I was lucky enough to attend the design program at the University of Cincinnati where we had a co-operative education curriculum — meaning I had to complete 6 x 3 month internships before graduating. These can be all over the country, or the world and you start young. For me it was such a great way to try on different cities and try out different companies. You learn what you might be good at, what you really don’t like, and get a taste for the day-to-day of a design studio. The most important thing: you meet people. People already working in the field you’re trying to crack into and who will directly or indirectly help you get your first foothold.
So yeah, I’m a huge proponent of internships and we take 2-3 per semester here at Gretel. They come from all over the world, in strategy, design and project management. We pay our interns, of course, and we try to give everyone real exposure to client work. We’re also at a scale where they can all generally see what’s happening across the whole office instead of being walled off into their specific task or project, which is nice I think.

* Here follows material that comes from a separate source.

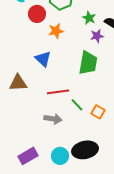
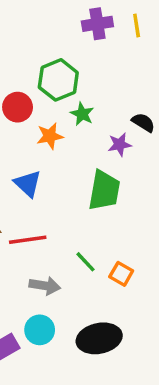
green star: (89, 18) -> (82, 114), moved
red line: (58, 92) -> (28, 240), moved
cyan circle: (60, 156) -> (40, 330), moved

For me, far and away the mark of a good designer is composition. You can see it within seconds. It either strikes you, or it doesn’t. Composition transcends medium, it’s obvious in digital, spatial, motion and print, and people who do it well in one discipline can often do it well in others.
Beyond that I look at typography, language and range. How type is handled and what it’s communicating. Language can be baked into the work, but how someone writes is usually a good indicator of how they think. So their email, even the project write-ups on their site or in their book can be very telling. Can this person boil down the complexity of this project into a few succinct lines?

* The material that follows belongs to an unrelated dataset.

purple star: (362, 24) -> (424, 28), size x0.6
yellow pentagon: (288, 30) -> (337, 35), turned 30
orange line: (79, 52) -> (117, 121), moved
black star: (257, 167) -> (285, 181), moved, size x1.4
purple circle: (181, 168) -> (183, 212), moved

Range is partly about craft, technical skill, but also about the individual. Is there a point of view underneath it all? Are they reaching, challenging themselves or just hitting the same notes over and over?
You’re only as good as the worst thing you show. I think that goes for your portfolio and for your day-to-day work. You have to edit... it’s so important early on not to fall in love with the things you make just because you made them. Or because it was hard. Or because you think the client will love it even if you don't. Actively seek input and opinions — and try not to take the feedback personally. Especially for your portfolio, where one or two ‘almosts’ can throw the ‘greats’ into question.
I taught a Portfolio course to undergraduates in their final year at the School of Visual Arts here in New York. I loved it.
Teaching anyone anything really forces you to think about your own process or method. Which seems obvious, but I think is especially critical for any creative discipline, where solutions can sometimes feel intuitive, serendipitous or even accidental. When you have to untangle and demystify your own process, you start to think hard about what really does work and what can be better.
It was important for me to figure out how to give the students checkpoints without prescribing the route. That was always hard. More than anything it forces you to really manage your time, the constant need to give quick, tactical feedback to 15 students working on 4-5 projects each can be tough, but it’s basically what creative direction is.
There’s no substitute for hard work. Especially when you’re starting out, you’ll have to put in the time. Learn from everyone you can, and keep pushing yourself to create the kind of work you love... that got you interested in design in the first place. You can only get there by doing a lot of it, good and bad.
Ira Glass from This American Life has a great little talk about this that I used to show to my students. There will be late nights, there will be failed attempts, near misses, and if-only’s, but every project really does have the potential to be huge. And you really have to go in each time with that same mindset. If it doesn’t hit, there is always something to learn from. It’s like the old adage ‘there are no small parts, only small actors.’